Iranian artist sentenced to 12 years in prison

Iranian artist sentenced to 12 years in prison

TEHRAN
A court in Tehran has sentenced an Iranian artist to 12 years and nine months in prison for criticising the government and “spreading propaganda against the system,” The Art Newspaper reported on June 3.

Atena Farghadani was arrested in August last year for drawing a cartoon that mocked members of parliament; her trial began on May 19. 
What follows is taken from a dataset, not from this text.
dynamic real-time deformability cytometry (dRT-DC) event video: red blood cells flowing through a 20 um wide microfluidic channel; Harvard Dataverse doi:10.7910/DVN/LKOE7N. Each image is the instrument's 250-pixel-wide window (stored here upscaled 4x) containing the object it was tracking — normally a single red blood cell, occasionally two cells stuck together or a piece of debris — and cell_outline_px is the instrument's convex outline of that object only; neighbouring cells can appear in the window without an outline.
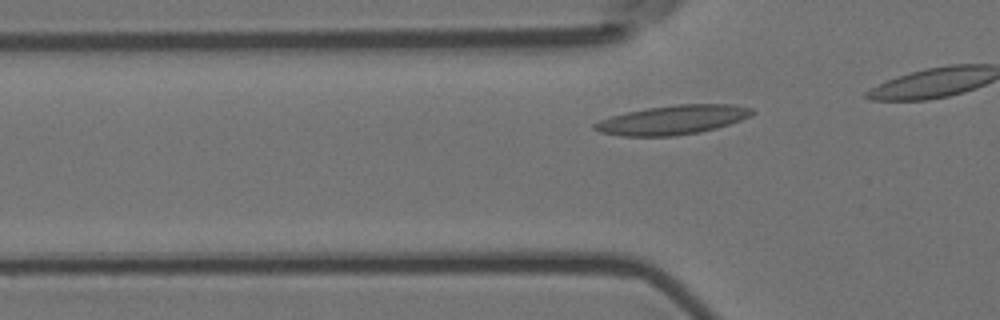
{"species": "Egyptian fruit bat (a non-hibernating species)", "species_latin": "Rousettus aegyptiacus", "temperature_condition": "room temperature", "stored_images_in_passage": 17, "camera_frame_rate_fps": 3000, "um_per_image_px": 0.085, "animal": {"sex": "female"}, "frame": {"image": 1, "passage_image": 8, "time_ms": 2.333, "image_size_px": [1000, 320], "cell_outline_px": [[756, 112], [752, 116], [716, 128], [700, 132], [676, 136], [620, 136], [600, 132], [592, 128], [592, 124], [600, 120], [612, 116], [628, 112], [648, 108], [676, 104], [732, 104], [752, 108]], "centroid_in_image_um": [57.19, 10.19], "position_along_channel_um": 68.6, "area_um2": 26.82}}
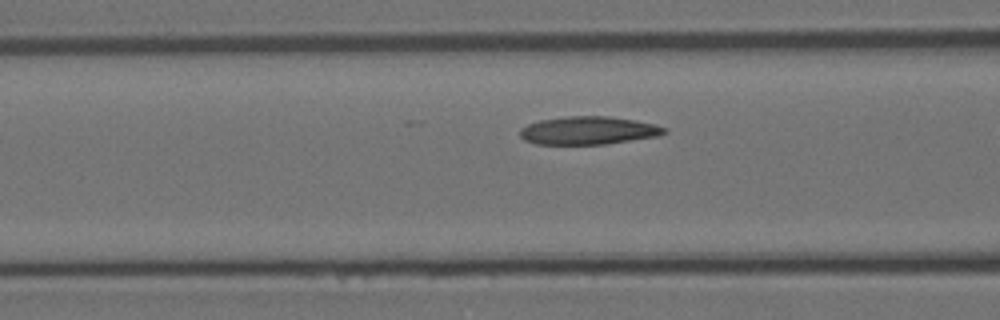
{"frame": {"image": 2, "passage_image": 12, "time_ms": 3.667, "image_size_px": [1000, 320], "cell_outline_px": [[668, 132], [656, 136], [604, 144], [536, 144], [524, 140], [520, 136], [520, 128], [528, 124], [540, 120], [568, 116], [608, 116], [636, 120], [656, 124], [668, 128]], "centroid_in_image_um": [50.02, 11.08], "position_along_channel_um": 116.6, "area_um2": 23.58}}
Farghadani depicted Iranian parliamentarians as monkeys and goats in protest at plans to introduce two separate bills, which will outlaw voluntary sterilisation and restrict access to contraception. She faced charges of “insulting members of the parliament through paintings” and “insulting the Supreme Leader” according to the Iranian judiciary.

Amnesty International says in a statement that the sentence is “far in excess of the statutory maximum punishment for the charges she faced.” 

The authorities took action after Farghadani showed works dedicated to demonstrators killed in the aftermath of the disputed 2009 election when Mahmoud Ahmadinejad became president. “[Her] exhibition, entitled ‘Birds of Earth’, was attended by relatives of political prisoners,” Amnesty says.

Last summer, 12 officers from the Revolutionary Guards confiscated her belongings including her books and laptop. She was held in Evin Prison in Tehran for almost two months, with 15 days in solitary confinement.

She was freed in November but was rearrested after posting a video message on YouTube in which she says she was allegedly beaten by guards at Evin. 

She was re-arrested and was held at Gharchak Prison in the southern city of Varamin. Early February, she started a “wet” hunger strike (taking water but not food) and was transferred to an external hospital.